Ein Klick, eine falsche Rechnung im Postfach — und am nächsten Morgen steht der Betrieb still. Was nach einer Geschichte aus dem Fernsehen klingt, ist längst Alltag im deutschen Mittelstand: Die Bitkom-Studie „Wirtschaftsschutz 2025“ beziffert den jährlichen Schaden durch Datendiebstahl, Spionage und Sabotage auf 289,2 Milliarden Euro — 202,4 Milliarden davon durch Cyberangriffe.
„Wir sind zu klein, uns trifft das nicht“ — das Gegenteil ist der Fall. Ein Großteil der Angriffe läuft automatisiert: Programme scannen rund um die Uhr das Internet nach veralteten Systemen, schwachen Passwörtern und vergessenen Fernzugängen. Ob dahinter ein Handwerksbetrieb mit zwölf Beschäftigten steht oder ein Konzern, spielt für diese Software keine Rolle. Und die Einfallstore sind unspektakulär: die E-Mail, die aussieht wie vom Steuerberater. Der Anruf der angeblichen IT-Hotline. Die Rechnung mit geänderter Kontonummer.

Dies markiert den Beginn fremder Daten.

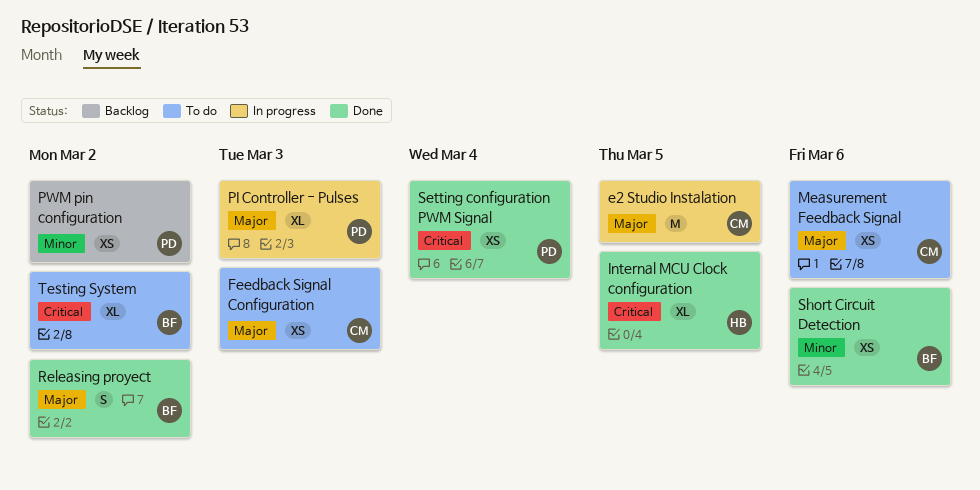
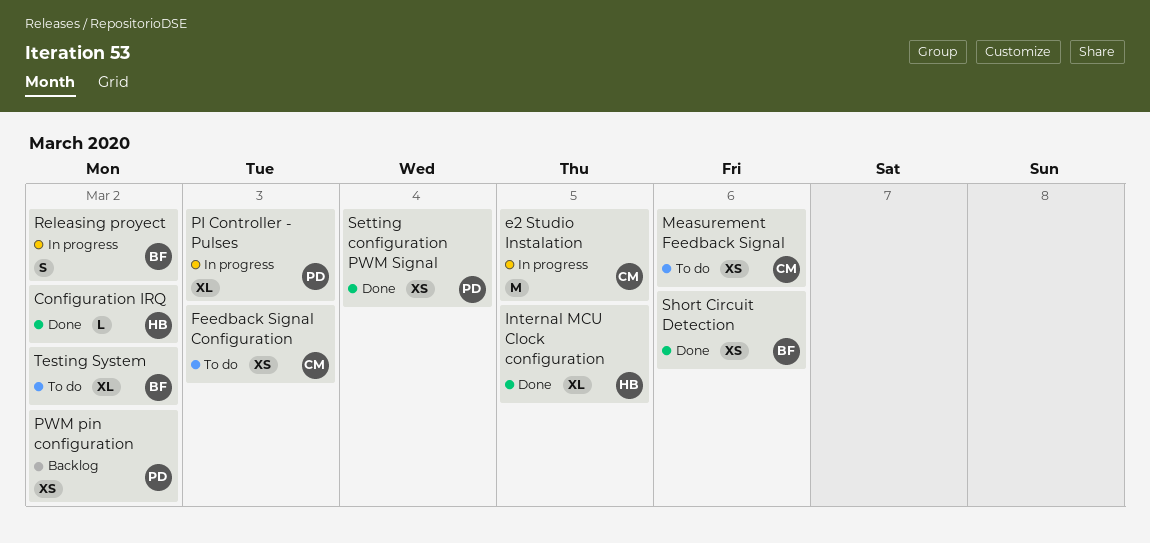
Configuration IRQ: none -> present
Releasing proyect, status: Done -> In progress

Genau hier setzt der Abend an: Sechs Referentinnen und Referenten beleuchten das Thema von allen Seiten — Datenschutz, Versicherung, Technik, Angriffs-Erkennung, Krypto-Zahlungswege und gelebte Praxis — statt es auf Technik zu verengen. Ohne Fachchinesisch, Fragen ausdrücklich erwünscht. Für Geschäftsführerinnen und Geschäftsführer, Verantwortliche in Verwaltung und Praxen und alle, die im Betrieb für IT mitzuständig sind, ohne vom Fach zu sein. Die Teilnahme ist kostenlos, im Anschluss bleibt Zeit für Gespräche.